* Prime minister says country facing a drought
* Finance ministry sticks to growth target for FY10
* India's hydropower supply falls 10 pct yr/yr
* For full monsoon coverage see [ID:nMONSOON]
By Krittivas Mukherjee and C.J. Kuncheria
NEW DELHI, Aug 18 (Reuters) - Meagre monsoon rains have pushed India to the brink of drought, putting pressure on food prices and energy supplies and imperiling economic growth, but bulging stocks of wheat and rice will provide a buffer, top officials said on Tuesday.
"We are staring at the prospect of an impending drought," Prime Minister Manmohan Singh told a meeting of environment ministers of Indian states.
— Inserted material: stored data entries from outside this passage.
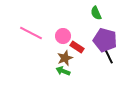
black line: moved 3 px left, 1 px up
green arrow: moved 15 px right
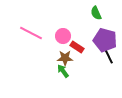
brown star: rotated 21 degrees clockwise
green arrow: rotated 32 degrees clockwise
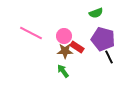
green semicircle: rotated 88 degrees counterclockwise
pink circle: moved 1 px right
purple pentagon: moved 2 px left, 1 px up
brown star: moved 7 px up
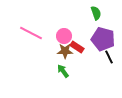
green semicircle: rotated 88 degrees counterclockwise
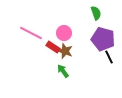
pink circle: moved 3 px up
red rectangle: moved 24 px left
brown star: rotated 21 degrees clockwise
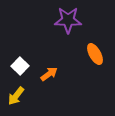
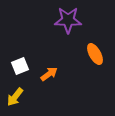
white square: rotated 24 degrees clockwise
yellow arrow: moved 1 px left, 1 px down
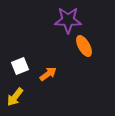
orange ellipse: moved 11 px left, 8 px up
orange arrow: moved 1 px left
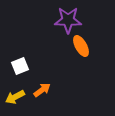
orange ellipse: moved 3 px left
orange arrow: moved 6 px left, 16 px down
yellow arrow: rotated 24 degrees clockwise
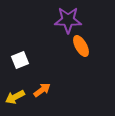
white square: moved 6 px up
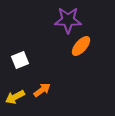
orange ellipse: rotated 70 degrees clockwise
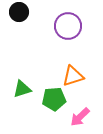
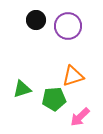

India's vital monsoon rains have been 29 percent below normal since the beginning of the June-September season, hurting crops such as rice and cane and triggering a sharp rise in food prices in India and sugar futures abroad.
Monsoon rains revived in the past few days, particularly in the cane-producing Uttar Pradesh state, where the local government has declared a drought in most of the districts, but this has not eased concerns of government and trade officials.
A central bank deputy governor said erratic monsoon rains may put pressure on prices, but the deputy chairman of India's Planning Commission said India had enough stocks of food to counter inflationary pressures.
Trade Secretary Rahul Khullar, meanwhile, said the government was not considering a ban on exports of corn and soymeal.
Finance Minister Pranab Mukherjee said on Tuesday he expects economic growth in 2009/10 to be over 6 percent, as forecast earlier and in line with a central bank estimate, despite the monsoon shortfall. .
He earlier said that "the ground reality was that the drought has set in," according to a government statement late on Monday.
Some private economists have said poor rains could trim economic growth by as much as 2 percentage points in the fiscal year that ends in March. Investors, meanwhile, are growing nervous that a poor harvest could crimp rural spending and erode profit growth for sellers of consumer goods.
Farming accounts for just 17 percent of the Indian economy but rural consumption makes up more than half of domestic demand.
India's economic growth slowed to 6.7 percent in its most recent fiscal year after three straight years of growth of at least 9 percent.
POWER SUPPLY
Low rainfall has slowed the refilling of India's main water reservoirs, threatening the supply of hydropower, which accounts for a quarter of India's generation, and reducing availability of water to irrigate winter-sown crops such as wheat and rapeseed.
Hydropower generation in India had fallen 10 percent from last year, Central Electricity Authority Chairman Rakesh Nath told reporters.
The weather office has forecast widespread rains in the key cane-growing areas in north and northwest India as well as the central Indian state of Madhya Pradesh, the main soybean-growing region.
India's farm minister, Sharad Pawar, said on Monday that the country needed to raise planting of winter-sown crops and improve irrigation to make up for the damage to farms. [ID:nDEL454082].
Monsoon rains are vital for India's summer-sown crops such as rice, sugarcane and soybeans because the majority of the farmers do not have access to irrigation facilities.